Sua mãe quase deu a luz novamente quando o viu com uma prostituta. Mas o pai disse: _Que é que tem? Deixa ele! Acha que vai mudar? Vamos aguardar para ver o que vai dar.
Serena então ficou ali naquela casa trabalhando como empregada, ajudando a mãe de Gregório. Ele a respeitava e não brincava e nem zoava com ela. Aos poucos foi ganhando a simpatia de seus pais que começaram a gostar dela como uma filha porque era dedicada ao trabalho, evitava sair e se portava como uma garota séria, não se podia dizer que já estivera na má vida. Quando lhe perguntavam o por quê dizia que era para não passar fome, e porque era muito boba e não havia sido firme o bastante para se negar a isso.

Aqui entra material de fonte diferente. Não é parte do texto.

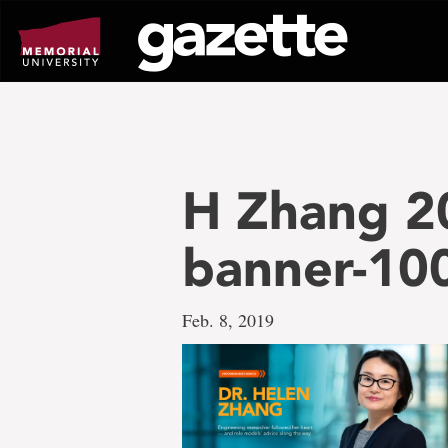
Go
to
page
content
H Zhang 2
banner-10
Feb. 8, 2019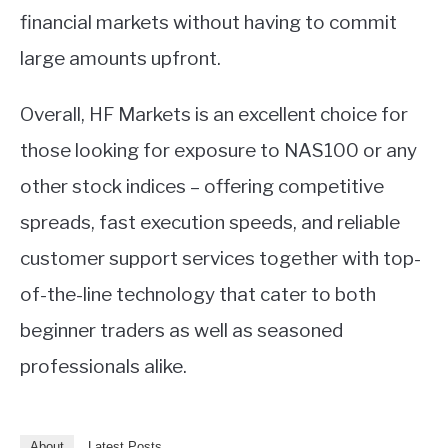
financial markets without having to commit
large amounts upfront.
Overall, HF Markets is an excellent choice for
those looking for exposure to NAS100 or any
other stock indices – offering competitive
spreads, fast execution speeds, and reliable
customer support services together with top-
of-the-line technology that cater to both
beginner traders as well as seasoned
professionals alike.
About
Latest Posts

Gregório um dia convidou-a para sair, estava começando a gostar dela. Ela o evitava, não queria problemas com seus pais, estava bem assim. Ele então insistiu e ela disse não. Ele então disse para ela. _Que diabos, eu não serei igual aos outros. Eu não a defendi? Estou falando sério. Estou gostando de você! Quero que seja minha garota. E isso na frente dos pais, que assentiam com a cabeça. Ah, também se interferissem. Gregório parecia estar convicto do que dizia e seu pai em conversa com a esposa disse: _Quem sabe Serena acalme esse encrenqueiro. _ Deus o ouça, disse a mulher. Resolveram apostar nisso. Gregório saía com Serena na rua de mãos dadas e todos olhavam de soslaio, e ela dizia: _ Estão reparando por você estar comigo. Mas ninguém mexia, nem mesmo quem já havia estado com ela, porque sabia o que aconteceria se dirigissem um A para ela, veriam estrelas de dia. Então todos procuravam passar seriamente ao seu lado, porque não ousavam nem mesmo respirar à sua passagem. No fim do ano celebrou-se o casamento de Gregório e Serena; a maior festa. Os pais de Serena, agora sabendo que ela estava, enfim, na vida que eles haviam pedido a Deus e que com aquele marido ela não haveria de ousar, a perdoaram e tudo ficou bem. Seus irmãos vieram todos para a cerimônia, e não faltaram algumas arruaças dos costumeiros bebuns, mas Gregório ao lado de Serena só assistiu, não entrou na farra, estava se guardando para a tão sonhada noite de núpcias, pois, respeitara Serena até ali. Sete meses se passaram quando nasceu o primeiro filho, depois de uma gravidez de risco em virtude do primeiro aborto de Serena.
Chamar-se-á Giovani disse Gregório e Serena concordou. Estavam felicíssimos. Embora prematuro, o bebê recuperou-se admiravelmente depois de um período na maternidade. Em casa, cercado pelos avós, enquanto mamava no peito, com a maior atenção olhava à sua volta procurando encontrar Gregório, o encrenqueiro, que sorrindo piscou para ele, o que fez com que seus pais levantassem aos céus seus olhos suplicantes.